§ Problem details
Find every line below that contains the word "mouth" and copy it out.

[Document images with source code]
• • • • • • •
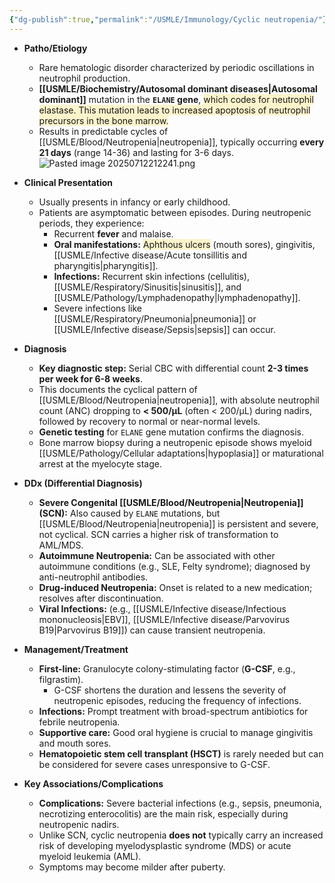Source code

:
 ```yaml
---
{"dg-publish":true,"permalink":"/USMLE/Immunology/Cyclic neutropenia/"}
---
```


- **Patho/Etiology**
    - Rare hematologic disorder characterized by periodic oscillations in neutrophil production.
    - **[[USMLE/Biochemistry/Autosomal dominant diseases\|Autosomal dominant]]** mutation in the **`ELANE` gene**, <span style="background:rgba(240, 200, 0, 0.2)">which codes for neutrophil elastase. This mutation leads to increased apoptosis of neutrophil precursors in the bone marrow.</span>
    - Results in predictable cycles of [[USMLE/Blood/Neutropenia\|neutropenia]], typically occurring **every 21 days** (range 14-36) and lasting for 3-6 days.![Pasted image 20250712212241.png](/img/user/appendix/Pasted%20image%2020250712212241.png)

- **Clinical Presentation**
    - Usually presents in infancy or early childhood.
    - Patients are asymptomatic between episodes. During neutropenic periods, they experience:
        - Recurrent **fever** and malaise.
        - **Oral manifestations:** <span style="background:rgba(240, 200, 0, 0.2)">Aphthous ulcers</span> (mouth sores), gingivitis, [[USMLE/Infective disease/Acute tonsillitis and pharyngitis\|pharyngitis]].
        - **Infections:** Recurrent skin infections (cellulitis), [[USMLE/Respiratory/Sinusitis\|sinusitis]], and [[USMLE/Pathology/Lymphadenopathy\|lymphadenopathy]].
        - Severe infections like [[USMLE/Respiratory/Pneumonia\|pneumonia]] or [[USMLE/Infective disease/Sepsis\|sepsis]] can occur.

- **Diagnosis**
    - **Key diagnostic step:** Serial CBC with differential count **2-3 times per week for 6-8 weeks**.
    - This documents the cyclical pattern of [[USMLE/Blood/Neutropenia\|neutropenia]], with absolute neutrophil count (ANC) dropping to **< 500/µL** (often < 200/µL) during nadirs, followed by recovery to normal or near-normal levels.
    - **Genetic testing** for `ELANE` gene mutation confirms the diagnosis.
    - Bone marrow biopsy during a neutropenic episode shows myeloid [[USMLE/Pathology/Cellular adaptations\|hypoplasia]] or maturational arrest at the myelocyte stage.

- **DDx (Differential Diagnosis)**
    - **Severe Congenital [[USMLE/Blood/Neutropenia\|Neutropenia]] (SCN):** Also caused by `ELANE` mutations, but [[USMLE/Blood/Neutropenia\|neutropenia]] is persistent and severe, not cyclical. SCN carries a higher risk of transformation to AML/MDS.
    - **Autoimmune Neutropenia:** Can be associated with other autoimmune conditions (e.g., SLE, Felty syndrome); diagnosed by anti-neutrophil antibodies.
    - **Drug-induced Neutropenia:** Onset is related to a new medication; resolves after discontinuation.
    - **Viral Infections:** (e.g., [[USMLE/Infective disease/Infectious mononucleosis\|EBV]], [[USMLE/Infective disease/Parvovirus B19\|Parvovirus B19]]) can cause transient neutropenia.

- **Management/Treatment**
    - **First-line:** Granulocyte colony-stimulating factor (**G-CSF**, e.g., filgrastim).
        - G-CSF shortens the duration and lessens the severity of neutropenic episodes, reducing the frequency of infections.
    - **Infections:** Prompt treatment with broad-spectrum antibiotics for febrile neutropenia.
    - **Supportive care:** Good oral hygiene is crucial to manage gingivitis and mouth sores.
    - **Hematopoietic stem cell transplant (HSCT)** is rarely needed but can be considered for severe cases unresponsive to G-CSF.

- **Key Associations/Complications**
    - **Complications:** Severe bacterial infections (e.g., sepsis, pneumonia, necrotizing enterocolitis) are the main risk, especially during neutropenic nadirs.
    - Unlike SCN, cyclic neutropenia **does not** typically carry an increased risk of developing myelodysplastic syndrome (MDS) or acute myeloid leukemia (AML).
    - Symptoms may become milder after puberty.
• • • • • • •
§ Solution to this task
        - **Oral manifestations:** <span style="background:rgba(240, 200, 0, 0.2)">Aphthous ulcers</span> (mouth sores), gingivitis, [[USMLE/Infective disease/Acute tonsillitis and pharyngitis\|pharyngitis]].
    - **Supportive care:** Good oral hygiene is crucial to manage gingivitis and mouth sores.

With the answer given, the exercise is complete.